To do: Keep the images out while you set down the data exactly.

Source records
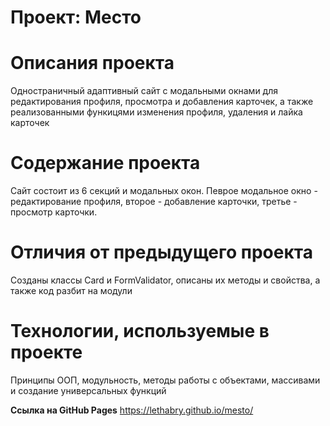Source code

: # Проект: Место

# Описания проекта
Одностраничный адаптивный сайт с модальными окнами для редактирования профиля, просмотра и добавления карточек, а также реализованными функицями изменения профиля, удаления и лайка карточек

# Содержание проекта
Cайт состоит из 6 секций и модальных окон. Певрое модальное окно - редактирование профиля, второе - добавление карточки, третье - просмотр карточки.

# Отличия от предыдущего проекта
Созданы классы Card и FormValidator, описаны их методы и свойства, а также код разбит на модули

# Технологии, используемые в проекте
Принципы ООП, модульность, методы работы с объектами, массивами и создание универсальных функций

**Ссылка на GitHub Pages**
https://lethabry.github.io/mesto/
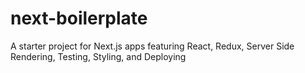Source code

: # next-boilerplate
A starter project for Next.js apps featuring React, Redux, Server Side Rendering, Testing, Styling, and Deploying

Task solution:
Source code

: # Проект: Место

# Описания проекта
Одностраничный адаптивный сайт с модальными окнами для редактирования профиля, просмотра и добавления карточек, а также реализованными функицями изменения профиля, удаления и лайка карточек

# Содержание проекта
Cайт состоит из 6 секций и модальных окон. Певрое модальное окно - редактирование профиля, второе - добавление карточки, третье - просмотр карточки.

# Отличия от предыдущего проекта
Созданы классы Card и FormValidator, описаны их методы и свойства, а также код разбит на модули

# Технологии, используемые в проекте
Принципы ООП, модульность, методы работы с объектами, массивами и создание универсальных функций

**Ссылка на GitHub Pages**
https://lethabry.github.io/mesto/
Source code

: # next-boilerplate
A starter project for Next.js apps featuring React, Redux, Server Side Rendering, Testing, Styling, and Deploying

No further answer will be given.